* JOB ITEM *
For each line below that contains the word "Виагра", return that line.

* INFORMATION SUPPLIED *
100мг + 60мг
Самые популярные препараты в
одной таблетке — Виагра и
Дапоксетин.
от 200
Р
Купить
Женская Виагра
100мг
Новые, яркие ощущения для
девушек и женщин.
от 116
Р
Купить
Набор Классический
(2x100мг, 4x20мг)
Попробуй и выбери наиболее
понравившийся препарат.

* ANSWER BOX *
одной таблетке — Виагра и
Женская Виагра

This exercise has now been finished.